Your assignment | Rename "series" to "data set" wherever it occurs throughout the material below. Leave everything else unchanged.

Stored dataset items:
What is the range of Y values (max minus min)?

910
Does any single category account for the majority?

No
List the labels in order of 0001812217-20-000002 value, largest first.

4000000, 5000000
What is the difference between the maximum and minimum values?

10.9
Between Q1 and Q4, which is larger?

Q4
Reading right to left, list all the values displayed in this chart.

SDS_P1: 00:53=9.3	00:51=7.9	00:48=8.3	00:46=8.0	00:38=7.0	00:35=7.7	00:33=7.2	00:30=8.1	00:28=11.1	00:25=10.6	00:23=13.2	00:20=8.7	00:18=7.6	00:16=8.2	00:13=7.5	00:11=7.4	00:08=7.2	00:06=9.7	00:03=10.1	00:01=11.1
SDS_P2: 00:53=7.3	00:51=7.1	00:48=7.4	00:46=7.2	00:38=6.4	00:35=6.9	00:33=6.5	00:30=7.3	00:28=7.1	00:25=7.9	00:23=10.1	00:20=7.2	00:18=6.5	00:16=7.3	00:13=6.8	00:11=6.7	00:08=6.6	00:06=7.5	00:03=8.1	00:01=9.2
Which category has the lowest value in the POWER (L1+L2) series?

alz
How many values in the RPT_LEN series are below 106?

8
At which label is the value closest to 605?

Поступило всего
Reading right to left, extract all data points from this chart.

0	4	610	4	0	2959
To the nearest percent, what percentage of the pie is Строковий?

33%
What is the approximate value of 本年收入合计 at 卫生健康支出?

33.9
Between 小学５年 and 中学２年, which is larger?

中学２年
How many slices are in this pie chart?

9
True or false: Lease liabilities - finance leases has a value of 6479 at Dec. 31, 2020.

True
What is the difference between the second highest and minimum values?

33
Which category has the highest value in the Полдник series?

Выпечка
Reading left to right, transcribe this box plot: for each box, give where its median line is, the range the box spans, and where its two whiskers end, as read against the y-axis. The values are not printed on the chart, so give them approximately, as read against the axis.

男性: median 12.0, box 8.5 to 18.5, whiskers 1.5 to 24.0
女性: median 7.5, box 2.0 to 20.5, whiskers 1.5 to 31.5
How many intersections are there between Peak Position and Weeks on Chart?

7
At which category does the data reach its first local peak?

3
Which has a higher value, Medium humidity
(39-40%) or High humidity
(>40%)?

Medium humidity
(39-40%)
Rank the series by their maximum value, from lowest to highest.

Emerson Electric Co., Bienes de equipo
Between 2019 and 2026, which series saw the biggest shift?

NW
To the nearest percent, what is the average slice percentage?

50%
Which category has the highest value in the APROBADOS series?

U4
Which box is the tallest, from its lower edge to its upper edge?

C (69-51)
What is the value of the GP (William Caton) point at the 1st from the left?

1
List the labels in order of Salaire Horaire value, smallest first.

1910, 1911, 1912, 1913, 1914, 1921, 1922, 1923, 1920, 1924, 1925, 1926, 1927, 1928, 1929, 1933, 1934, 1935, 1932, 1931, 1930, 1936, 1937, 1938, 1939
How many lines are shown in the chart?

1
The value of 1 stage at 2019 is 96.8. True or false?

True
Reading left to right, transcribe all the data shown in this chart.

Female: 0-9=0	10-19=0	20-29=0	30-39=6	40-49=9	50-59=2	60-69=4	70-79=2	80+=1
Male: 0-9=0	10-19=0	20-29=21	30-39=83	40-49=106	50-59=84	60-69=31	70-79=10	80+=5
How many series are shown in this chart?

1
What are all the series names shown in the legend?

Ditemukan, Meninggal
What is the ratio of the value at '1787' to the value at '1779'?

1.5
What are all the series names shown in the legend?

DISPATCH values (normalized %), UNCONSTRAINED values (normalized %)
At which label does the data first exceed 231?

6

Final answer |
What is the range of Y values (max minus min)?

910
Does any single category account for the majority?

No
List the labels in order of 0001812217-20-000002 value, largest first.

4000000, 5000000
What is the difference between the maximum and minimum values?

10.9
Between Q1 and Q4, which is larger?

Q4
Reading right to left, list all the values displayed in this chart.

SDS_P1: 00:53=9.3	00:51=7.9	00:48=8.3	00:46=8.0	00:38=7.0	00:35=7.7	00:33=7.2	00:30=8.1	00:28=11.1	00:25=10.6	00:23=13.2	00:20=8.7	00:18=7.6	00:16=8.2	00:13=7.5	00:11=7.4	00:08=7.2	00:06=9.7	00:03=10.1	00:01=11.1
SDS_P2: 00:53=7.3	00:51=7.1	00:48=7.4	00:46=7.2	00:38=6.4	00:35=6.9	00:33=6.5	00:30=7.3	00:28=7.1	00:25=7.9	00:23=10.1	00:20=7.2	00:18=6.5	00:16=7.3	00:13=6.8	00:11=6.7	00:08=6.6	00:06=7.5	00:03=8.1	00:01=9.2
Which category has the lowest value in the POWER (L1+L2) data set?

alz
How many values in the RPT_LEN data set are below 106?

8
At which label is the value closest to 605?

Поступило всего
Reading right to left, extract all data points from this chart.

0	4	610	4	0	2959
To the nearest percent, what percentage of the pie is Строковий?

33%
What is the approximate value of 本年收入合计 at 卫生健康支出?

33.9
Between 小学５年 and 中学２年, which is larger?

中学２年
How many slices are in this pie chart?

9
True or false: Lease liabilities - finance leases has a value of 6479 at Dec. 31, 2020.

True
What is the difference between the second highest and minimum values?

33
Which category has the highest value in the Полдник data set?

Выпечка
Reading left to right, transcribe this box plot: for each box, give where its median line is, the range the box spans, and where its two whiskers end, as read against the y-axis. The values are not printed on the chart, so give them approximately, as read against the axis.

男性: median 12.0, box 8.5 to 18.5, whiskers 1.5 to 24.0
女性: median 7.5, box 2.0 to 20.5, whiskers 1.5 to 31.5
How many intersections are there between Peak Position and Weeks on Chart?

7
At which category does the data reach its first local peak?

3
Which has a higher value, Medium humidity
(39-40%) or High humidity
(>40%)?

Medium humidity
(39-40%)
Rank the data set by their maximum value, from lowest to highest.

Emerson Electric Co., Bienes de equipo
Between 2019 and 2026, which data set saw the biggest shift?

NW
To the nearest percent, what is the average slice percentage?

50%
Which category has the highest value in the APROBADOS data set?

U4
Which box is the tallest, from its lower edge to its upper edge?

C (69-51)
What is the value of the GP (William Caton) point at the 1st from the left?

1
List the labels in order of Salaire Horaire value, smallest first.

1910, 1911, 1912, 1913, 1914, 1921, 1922, 1923, 1920, 1924, 1925, 1926, 1927, 1928, 1929, 1933, 1934, 1935, 1932, 1931, 1930, 1936, 1937, 1938, 1939
How many lines are shown in the chart?

1
The value of 1 stage at 2019 is 96.8. True or false?

True
Reading left to right, transcribe all the data shown in this chart.

Female: 0-9=0	10-19=0	20-29=0	30-39=6	40-49=9	50-59=2	60-69=4	70-79=2	80+=1
Male: 0-9=0	10-19=0	20-29=21	30-39=83	40-49=106	50-59=84	60-69=31	70-79=10	80+=5
How many data set are shown in this chart?

1
What are all the data set names shown in the legend?

Ditemukan, Meninggal
What is the ratio of the value at '1787' to the value at '1779'?

1.5
What are all the data set names shown in the legend?

DISPATCH values (normalized %), UNCONSTRAINED values (normalized %)
At which label does the data first exceed 231?

6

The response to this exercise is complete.